19. Neither the prosecution has put up a strong case in proper manner as warranted by law, nor the same had been properly investigated into, nor proved, much less beyond reasonable doubts. The case of the prosecution suffers from infirmities, inconsistencies, laxities and lacunae so as to become unreliable for a conviction to sustain. In view of the infirmities and lacunae in the prosecution case, and the appellants having established in defence the probabilities of his contention that no demand was made by him and by a conspiracy hatched by P.Ws 2 and 3 the false case has been foisted against them, the defence version is more probable to accept than the version of the prosecution.

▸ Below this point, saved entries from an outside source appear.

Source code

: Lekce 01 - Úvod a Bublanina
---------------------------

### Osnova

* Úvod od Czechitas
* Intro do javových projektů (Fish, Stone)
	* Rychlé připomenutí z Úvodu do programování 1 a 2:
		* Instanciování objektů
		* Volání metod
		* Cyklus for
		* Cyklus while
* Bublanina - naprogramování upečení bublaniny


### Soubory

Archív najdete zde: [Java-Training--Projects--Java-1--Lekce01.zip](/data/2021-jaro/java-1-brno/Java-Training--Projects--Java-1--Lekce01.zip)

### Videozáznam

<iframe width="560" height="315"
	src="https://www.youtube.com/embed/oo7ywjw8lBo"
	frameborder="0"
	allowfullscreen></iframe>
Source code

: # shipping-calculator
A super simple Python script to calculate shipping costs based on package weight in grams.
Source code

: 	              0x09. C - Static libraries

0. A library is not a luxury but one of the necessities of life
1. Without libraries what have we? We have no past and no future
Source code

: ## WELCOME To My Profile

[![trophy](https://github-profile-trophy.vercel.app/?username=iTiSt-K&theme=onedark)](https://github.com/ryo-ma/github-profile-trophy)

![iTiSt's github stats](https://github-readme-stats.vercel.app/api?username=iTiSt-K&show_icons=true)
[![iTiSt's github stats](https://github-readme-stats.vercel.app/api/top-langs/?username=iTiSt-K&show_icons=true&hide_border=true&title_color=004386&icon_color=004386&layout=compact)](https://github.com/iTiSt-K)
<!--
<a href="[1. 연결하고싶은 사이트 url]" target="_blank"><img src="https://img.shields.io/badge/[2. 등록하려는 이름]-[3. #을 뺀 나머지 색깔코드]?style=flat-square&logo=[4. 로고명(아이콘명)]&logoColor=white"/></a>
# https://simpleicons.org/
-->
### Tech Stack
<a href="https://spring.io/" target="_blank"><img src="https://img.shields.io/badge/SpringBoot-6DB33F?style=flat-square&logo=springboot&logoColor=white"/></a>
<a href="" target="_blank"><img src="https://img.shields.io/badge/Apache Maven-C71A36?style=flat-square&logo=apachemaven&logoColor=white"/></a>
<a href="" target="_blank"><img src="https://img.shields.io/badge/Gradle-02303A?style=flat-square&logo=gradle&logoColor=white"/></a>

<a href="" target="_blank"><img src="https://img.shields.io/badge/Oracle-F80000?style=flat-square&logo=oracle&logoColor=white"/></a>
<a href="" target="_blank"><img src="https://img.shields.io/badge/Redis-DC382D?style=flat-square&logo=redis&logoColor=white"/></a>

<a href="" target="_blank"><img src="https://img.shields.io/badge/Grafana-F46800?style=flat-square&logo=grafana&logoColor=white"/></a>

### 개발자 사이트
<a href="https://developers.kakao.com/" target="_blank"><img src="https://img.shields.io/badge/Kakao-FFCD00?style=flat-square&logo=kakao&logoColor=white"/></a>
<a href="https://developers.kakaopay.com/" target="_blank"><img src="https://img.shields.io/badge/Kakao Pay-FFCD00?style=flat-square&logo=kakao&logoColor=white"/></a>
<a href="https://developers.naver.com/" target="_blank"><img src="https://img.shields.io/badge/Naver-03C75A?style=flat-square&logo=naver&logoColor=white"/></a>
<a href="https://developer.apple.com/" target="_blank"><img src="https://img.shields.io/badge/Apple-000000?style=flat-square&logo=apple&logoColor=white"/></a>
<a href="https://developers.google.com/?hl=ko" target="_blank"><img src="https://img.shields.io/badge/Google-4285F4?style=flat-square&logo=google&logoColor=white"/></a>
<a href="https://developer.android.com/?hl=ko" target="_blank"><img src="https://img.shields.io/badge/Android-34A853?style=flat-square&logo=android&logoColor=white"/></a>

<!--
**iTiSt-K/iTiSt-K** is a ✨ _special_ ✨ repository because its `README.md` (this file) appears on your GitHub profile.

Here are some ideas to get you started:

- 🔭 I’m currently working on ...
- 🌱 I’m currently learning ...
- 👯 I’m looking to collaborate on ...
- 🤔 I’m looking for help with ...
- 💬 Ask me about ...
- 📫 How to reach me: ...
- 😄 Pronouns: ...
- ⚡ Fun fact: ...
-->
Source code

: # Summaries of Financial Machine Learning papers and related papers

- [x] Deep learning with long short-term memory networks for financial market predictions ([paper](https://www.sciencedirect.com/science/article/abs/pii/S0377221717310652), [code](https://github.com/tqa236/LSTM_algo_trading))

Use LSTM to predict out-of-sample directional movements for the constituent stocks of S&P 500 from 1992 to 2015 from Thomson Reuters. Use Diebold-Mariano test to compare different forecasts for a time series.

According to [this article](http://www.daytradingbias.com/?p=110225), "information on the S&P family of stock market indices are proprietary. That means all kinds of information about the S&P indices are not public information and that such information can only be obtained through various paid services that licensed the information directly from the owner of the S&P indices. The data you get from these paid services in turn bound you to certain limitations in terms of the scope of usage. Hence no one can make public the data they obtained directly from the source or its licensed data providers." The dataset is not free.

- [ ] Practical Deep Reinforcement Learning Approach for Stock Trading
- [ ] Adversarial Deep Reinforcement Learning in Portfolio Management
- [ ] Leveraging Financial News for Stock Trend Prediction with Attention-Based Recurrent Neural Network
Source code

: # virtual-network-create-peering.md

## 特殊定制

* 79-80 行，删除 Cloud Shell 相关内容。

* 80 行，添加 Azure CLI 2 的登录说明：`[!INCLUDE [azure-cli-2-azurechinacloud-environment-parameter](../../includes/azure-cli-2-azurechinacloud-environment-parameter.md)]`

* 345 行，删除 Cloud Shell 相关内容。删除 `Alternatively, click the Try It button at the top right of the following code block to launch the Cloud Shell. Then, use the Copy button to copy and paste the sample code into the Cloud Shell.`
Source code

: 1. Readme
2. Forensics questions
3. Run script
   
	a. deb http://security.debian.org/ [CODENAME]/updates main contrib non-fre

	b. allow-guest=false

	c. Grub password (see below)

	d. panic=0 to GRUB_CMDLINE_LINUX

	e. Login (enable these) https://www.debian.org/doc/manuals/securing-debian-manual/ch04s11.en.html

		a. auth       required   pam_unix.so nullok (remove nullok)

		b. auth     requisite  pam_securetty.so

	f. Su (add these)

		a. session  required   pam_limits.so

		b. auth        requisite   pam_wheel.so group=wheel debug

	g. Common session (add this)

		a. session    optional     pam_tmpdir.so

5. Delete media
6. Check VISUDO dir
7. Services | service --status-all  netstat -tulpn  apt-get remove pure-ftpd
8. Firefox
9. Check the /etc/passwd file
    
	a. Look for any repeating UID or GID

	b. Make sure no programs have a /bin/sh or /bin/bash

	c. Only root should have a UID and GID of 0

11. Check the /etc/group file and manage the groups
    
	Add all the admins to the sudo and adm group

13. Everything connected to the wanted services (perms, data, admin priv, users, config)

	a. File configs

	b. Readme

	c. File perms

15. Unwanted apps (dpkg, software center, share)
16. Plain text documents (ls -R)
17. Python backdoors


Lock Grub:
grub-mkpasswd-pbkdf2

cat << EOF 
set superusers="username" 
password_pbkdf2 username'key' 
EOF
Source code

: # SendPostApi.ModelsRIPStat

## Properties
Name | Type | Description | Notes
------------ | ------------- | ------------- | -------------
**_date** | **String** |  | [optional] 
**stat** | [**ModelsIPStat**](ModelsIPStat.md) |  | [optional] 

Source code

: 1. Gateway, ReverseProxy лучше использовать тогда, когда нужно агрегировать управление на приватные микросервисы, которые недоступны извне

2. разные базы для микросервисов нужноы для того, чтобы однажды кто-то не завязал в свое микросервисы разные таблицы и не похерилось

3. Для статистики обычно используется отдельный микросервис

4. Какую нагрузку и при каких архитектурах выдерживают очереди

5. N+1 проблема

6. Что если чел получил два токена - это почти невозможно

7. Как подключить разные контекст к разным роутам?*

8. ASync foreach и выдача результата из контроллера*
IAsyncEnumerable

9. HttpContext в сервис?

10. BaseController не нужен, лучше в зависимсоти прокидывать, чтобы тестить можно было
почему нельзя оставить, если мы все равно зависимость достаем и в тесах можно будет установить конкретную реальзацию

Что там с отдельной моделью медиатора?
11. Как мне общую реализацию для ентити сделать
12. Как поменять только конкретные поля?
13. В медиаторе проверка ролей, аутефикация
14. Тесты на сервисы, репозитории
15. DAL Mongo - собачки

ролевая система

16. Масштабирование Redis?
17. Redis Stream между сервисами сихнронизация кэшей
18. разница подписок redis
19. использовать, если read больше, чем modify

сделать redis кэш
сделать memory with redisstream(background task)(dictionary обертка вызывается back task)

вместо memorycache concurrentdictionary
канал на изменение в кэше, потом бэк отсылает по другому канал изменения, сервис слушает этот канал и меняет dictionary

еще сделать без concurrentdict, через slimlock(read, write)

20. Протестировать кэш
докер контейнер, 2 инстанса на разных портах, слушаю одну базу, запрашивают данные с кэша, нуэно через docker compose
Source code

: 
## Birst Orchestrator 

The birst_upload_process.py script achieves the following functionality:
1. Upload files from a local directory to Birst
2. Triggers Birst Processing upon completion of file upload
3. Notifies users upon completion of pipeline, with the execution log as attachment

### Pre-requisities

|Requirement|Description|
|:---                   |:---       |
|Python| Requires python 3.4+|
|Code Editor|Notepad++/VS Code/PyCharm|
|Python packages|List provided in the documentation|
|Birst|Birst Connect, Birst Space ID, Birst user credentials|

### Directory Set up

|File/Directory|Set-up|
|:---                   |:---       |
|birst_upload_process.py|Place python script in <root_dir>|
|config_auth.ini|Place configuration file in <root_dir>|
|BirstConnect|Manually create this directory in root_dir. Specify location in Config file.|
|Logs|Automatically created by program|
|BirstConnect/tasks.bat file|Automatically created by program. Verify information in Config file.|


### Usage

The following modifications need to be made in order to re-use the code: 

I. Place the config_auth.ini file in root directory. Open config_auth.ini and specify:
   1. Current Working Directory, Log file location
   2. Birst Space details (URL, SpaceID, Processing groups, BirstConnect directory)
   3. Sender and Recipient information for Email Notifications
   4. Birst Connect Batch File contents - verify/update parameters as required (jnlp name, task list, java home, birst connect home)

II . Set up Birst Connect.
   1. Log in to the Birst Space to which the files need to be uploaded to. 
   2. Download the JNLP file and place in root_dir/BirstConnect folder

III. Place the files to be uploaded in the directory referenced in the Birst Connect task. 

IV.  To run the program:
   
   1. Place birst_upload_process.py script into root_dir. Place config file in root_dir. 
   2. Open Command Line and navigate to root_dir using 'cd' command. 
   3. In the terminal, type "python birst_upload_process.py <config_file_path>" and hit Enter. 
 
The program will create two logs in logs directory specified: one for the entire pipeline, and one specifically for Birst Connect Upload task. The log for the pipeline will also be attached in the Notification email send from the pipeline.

20. In the result, the Criminal Appeal shall stand allowed. The conviction and sentence passed by the Court of Additional District Judge cum Chief Judicial Magistrae, Sivaganga in C.C.No.17 of 1999, dated 3.4.2002 are hereby set aside. The fine amount paid by the appellant shall be refunded to him. The bail bond executed by him shall also stand cancelled.

gkv.

Copy to:

1. Deputy Superintendent of Police, Vigilance and Anti-corruption Wing, Sivagangai Cr.No.3/98
2. Public Prosecutor, Madurai Bench.